Die tussenstap was uitdrukkelijk bedoeld als een tijdelijke oplossing. Een overgangsregime dat liefst niet meer dan vier jaar mocht duren. En dat dus eind dit jaar afgelopen had moeten zijn. Maar zoals gezegd, loopt er eind dit jaar niets af. Alles loopt gewoon door. Omdat de lidstaten niet klaar zijn om de finale stap te zetten. De BTW-regeling in hoofde van professionele afnemers vertoont immers verschillende aspecten. Er is niet alleen de kwestie van de betaling van de BTW, maar ook die van de recuperatie van de betaalde BTW. BTW-plichtigen hebben immers anders dan particulieren recht op recuperatie van de belasting die zij betalen.
GOEDEREN.

■ **Gegevensrecords**:
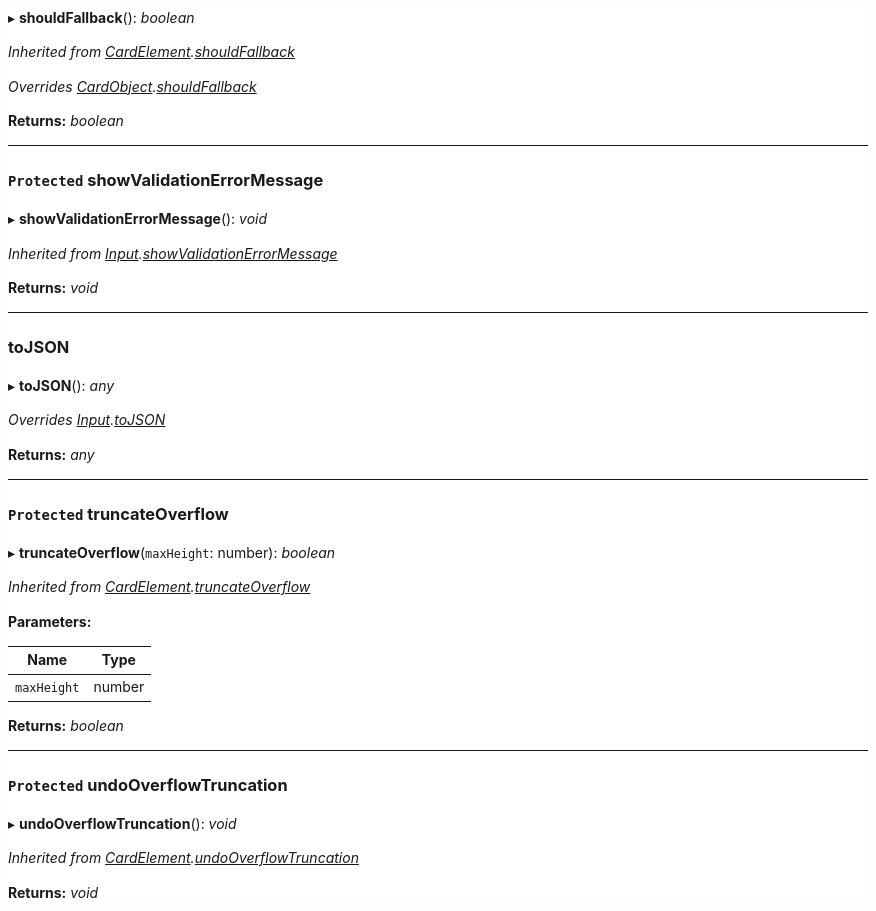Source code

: ▸ **shouldFallback**(): *boolean*

*Inherited from [CardElement](_card_elements_.cardelement.md).[shouldFallback](_card_elements_.cardelement.md#shouldfallback)*

*Overrides [CardObject](_card_elements_.cardobject.md).[shouldFallback](_card_elements_.cardobject.md#abstract-shouldfallback)*

**Returns:** *boolean*

___

### `Protected` showValidationErrorMessage

▸ **showValidationErrorMessage**(): *void*

*Inherited from [Input](_card_elements_.input.md).[showValidationErrorMessage](_card_elements_.input.md#protected-showvalidationerrormessage)*

**Returns:** *void*

___

###  toJSON

▸ **toJSON**(): *any*

*Overrides [Input](_card_elements_.input.md).[toJSON](_card_elements_.input.md#tojson)*

**Returns:** *any*

___

### `Protected` truncateOverflow

▸ **truncateOverflow**(`maxHeight`: number): *boolean*

*Inherited from [CardElement](_card_elements_.cardelement.md).[truncateOverflow](_card_elements_.cardelement.md#protected-truncateoverflow)*

**Parameters:**

Name | Type |
------ | ------ |
`maxHeight` | number |

**Returns:** *boolean*

___

### `Protected` undoOverflowTruncation

▸ **undoOverflowTruncation**(): *void*

*Inherited from [CardElement](_card_elements_.cardelement.md).[undoOverflowTruncation](_card_elements_.cardelement.md#protected-undooverflowtruncation)*

**Returns:** *void*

■ **Studievragen**:
A. Waarop hebben btw-plichtigen volgens het brondocument over de btw-regeling recht, anders dan particulieren?
B. Vervang in alle records "Returns" door "Retourneert" en geef de records verder ongewijzigd weer. Laat de afbeeldingen weg.

■ **Resultaten per opdracht**:
A. Op recuperatie van de belasting die zij betalen.

B.
Source code

: ▸ **shouldFallback**(): *boolean*

*Inherited from [CardElement](_card_elements_.cardelement.md).[shouldFallback](_card_elements_.cardelement.md#shouldfallback)*

*Overrides [CardObject](_card_elements_.cardobject.md).[shouldFallback](_card_elements_.cardobject.md#abstract-shouldfallback)*

**Retourneert:** *boolean*

___

### `Protected` showValidationErrorMessage

▸ **showValidationErrorMessage**(): *void*

*Inherited from [Input](_card_elements_.input.md).[showValidationErrorMessage](_card_elements_.input.md#protected-showvalidationerrormessage)*

**Retourneert:** *void*

___

###  toJSON

▸ **toJSON**(): *any*

*Overrides [Input](_card_elements_.input.md).[toJSON](_card_elements_.input.md#tojson)*

**Retourneert:** *any*

___

### `Protected` truncateOverflow

▸ **truncateOverflow**(`maxHeight`: number): *boolean*

*Inherited from [CardElement](_card_elements_.cardelement.md).[truncateOverflow](_card_elements_.cardelement.md#protected-truncateoverflow)*

**Parameters:**

Name | Type |
------ | ------ |
`maxHeight` | number |

**Retourneert:** *boolean*

___

### `Protected` undoOverflowTruncation

▸ **undoOverflowTruncation**(): *void*

*Inherited from [CardElement](_card_elements_.cardelement.md).[undoOverflowTruncation](_card_elements_.cardelement.md#protected-undooverflowtruncation)*

**Retourneert:** *void*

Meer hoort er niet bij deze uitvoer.